Transcribed page contents:
==*==

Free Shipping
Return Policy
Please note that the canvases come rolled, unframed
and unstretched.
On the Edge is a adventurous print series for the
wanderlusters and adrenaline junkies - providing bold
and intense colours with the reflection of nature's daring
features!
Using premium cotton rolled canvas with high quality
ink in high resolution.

==*==

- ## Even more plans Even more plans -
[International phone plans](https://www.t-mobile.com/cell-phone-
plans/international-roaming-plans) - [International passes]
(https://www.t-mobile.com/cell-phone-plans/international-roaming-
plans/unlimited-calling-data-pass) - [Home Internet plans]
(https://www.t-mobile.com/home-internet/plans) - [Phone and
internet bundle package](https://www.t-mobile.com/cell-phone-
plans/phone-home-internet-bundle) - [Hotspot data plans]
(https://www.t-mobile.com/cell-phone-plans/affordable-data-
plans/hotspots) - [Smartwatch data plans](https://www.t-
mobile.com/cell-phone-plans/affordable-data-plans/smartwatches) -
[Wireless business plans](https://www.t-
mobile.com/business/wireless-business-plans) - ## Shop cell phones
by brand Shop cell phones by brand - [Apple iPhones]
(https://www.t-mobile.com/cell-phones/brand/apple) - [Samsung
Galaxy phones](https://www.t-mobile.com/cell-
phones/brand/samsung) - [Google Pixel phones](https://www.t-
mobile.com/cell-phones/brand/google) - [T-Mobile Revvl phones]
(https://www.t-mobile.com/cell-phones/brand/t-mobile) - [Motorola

==*==

» TASK PROMPT: Go to the line with "wanderlusters and adrenaline" in the entries above and repeat every line from there through the line with "ink in high resolution.", exactly and with no other text.

» ANSWER FOR THIS EXERCISE:
wanderlusters and adrenaline junkies - providing bold
and intense colours with the reflection of nature's daring
features!
Using premium cotton rolled canvas with high quality
ink in high resolution.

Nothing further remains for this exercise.